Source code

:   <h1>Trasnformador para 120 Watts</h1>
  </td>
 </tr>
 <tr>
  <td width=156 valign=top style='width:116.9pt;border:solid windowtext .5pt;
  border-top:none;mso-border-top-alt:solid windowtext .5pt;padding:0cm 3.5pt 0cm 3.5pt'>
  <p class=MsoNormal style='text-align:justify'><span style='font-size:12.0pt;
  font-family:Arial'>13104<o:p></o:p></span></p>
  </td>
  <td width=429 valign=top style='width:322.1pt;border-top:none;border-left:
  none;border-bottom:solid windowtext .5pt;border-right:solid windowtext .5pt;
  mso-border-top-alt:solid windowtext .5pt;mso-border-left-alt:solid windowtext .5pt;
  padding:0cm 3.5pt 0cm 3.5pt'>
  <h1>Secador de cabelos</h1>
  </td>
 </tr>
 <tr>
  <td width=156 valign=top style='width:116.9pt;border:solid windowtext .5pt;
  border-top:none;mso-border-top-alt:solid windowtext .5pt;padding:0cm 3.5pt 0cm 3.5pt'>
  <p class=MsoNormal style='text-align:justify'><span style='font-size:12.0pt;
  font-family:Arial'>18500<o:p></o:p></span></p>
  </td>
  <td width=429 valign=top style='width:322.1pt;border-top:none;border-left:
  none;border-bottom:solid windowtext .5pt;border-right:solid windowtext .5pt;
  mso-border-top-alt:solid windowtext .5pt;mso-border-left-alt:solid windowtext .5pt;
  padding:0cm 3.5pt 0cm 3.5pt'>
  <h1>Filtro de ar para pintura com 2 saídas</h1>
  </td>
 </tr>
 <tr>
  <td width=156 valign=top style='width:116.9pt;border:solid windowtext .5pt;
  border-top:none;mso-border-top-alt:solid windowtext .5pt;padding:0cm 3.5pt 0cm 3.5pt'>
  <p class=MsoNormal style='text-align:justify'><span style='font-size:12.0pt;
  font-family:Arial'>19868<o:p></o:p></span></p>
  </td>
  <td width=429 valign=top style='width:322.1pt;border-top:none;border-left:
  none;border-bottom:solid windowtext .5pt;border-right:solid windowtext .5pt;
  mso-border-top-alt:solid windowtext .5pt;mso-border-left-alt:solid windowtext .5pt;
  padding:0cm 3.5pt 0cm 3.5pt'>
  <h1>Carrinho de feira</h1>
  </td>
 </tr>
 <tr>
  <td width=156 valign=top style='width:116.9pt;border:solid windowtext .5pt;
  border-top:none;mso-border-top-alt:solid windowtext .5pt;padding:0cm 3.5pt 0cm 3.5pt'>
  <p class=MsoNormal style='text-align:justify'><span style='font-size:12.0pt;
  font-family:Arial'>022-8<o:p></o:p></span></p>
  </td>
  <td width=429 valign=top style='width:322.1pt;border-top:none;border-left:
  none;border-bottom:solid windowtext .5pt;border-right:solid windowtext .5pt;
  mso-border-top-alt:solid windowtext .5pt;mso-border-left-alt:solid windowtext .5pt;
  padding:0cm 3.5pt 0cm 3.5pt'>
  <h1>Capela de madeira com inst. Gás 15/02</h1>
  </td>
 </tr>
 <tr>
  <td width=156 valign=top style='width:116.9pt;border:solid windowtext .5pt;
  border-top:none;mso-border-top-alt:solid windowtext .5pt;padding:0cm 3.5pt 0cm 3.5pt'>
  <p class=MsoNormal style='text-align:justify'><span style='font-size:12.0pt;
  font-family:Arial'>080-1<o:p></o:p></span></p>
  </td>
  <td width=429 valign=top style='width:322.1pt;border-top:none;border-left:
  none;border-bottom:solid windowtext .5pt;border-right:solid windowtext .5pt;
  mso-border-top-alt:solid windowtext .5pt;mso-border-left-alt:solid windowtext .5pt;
.....
§ Exercise
Report how many lines of the entries contain the string "Arial". Give only the number.

§ Output of the task
5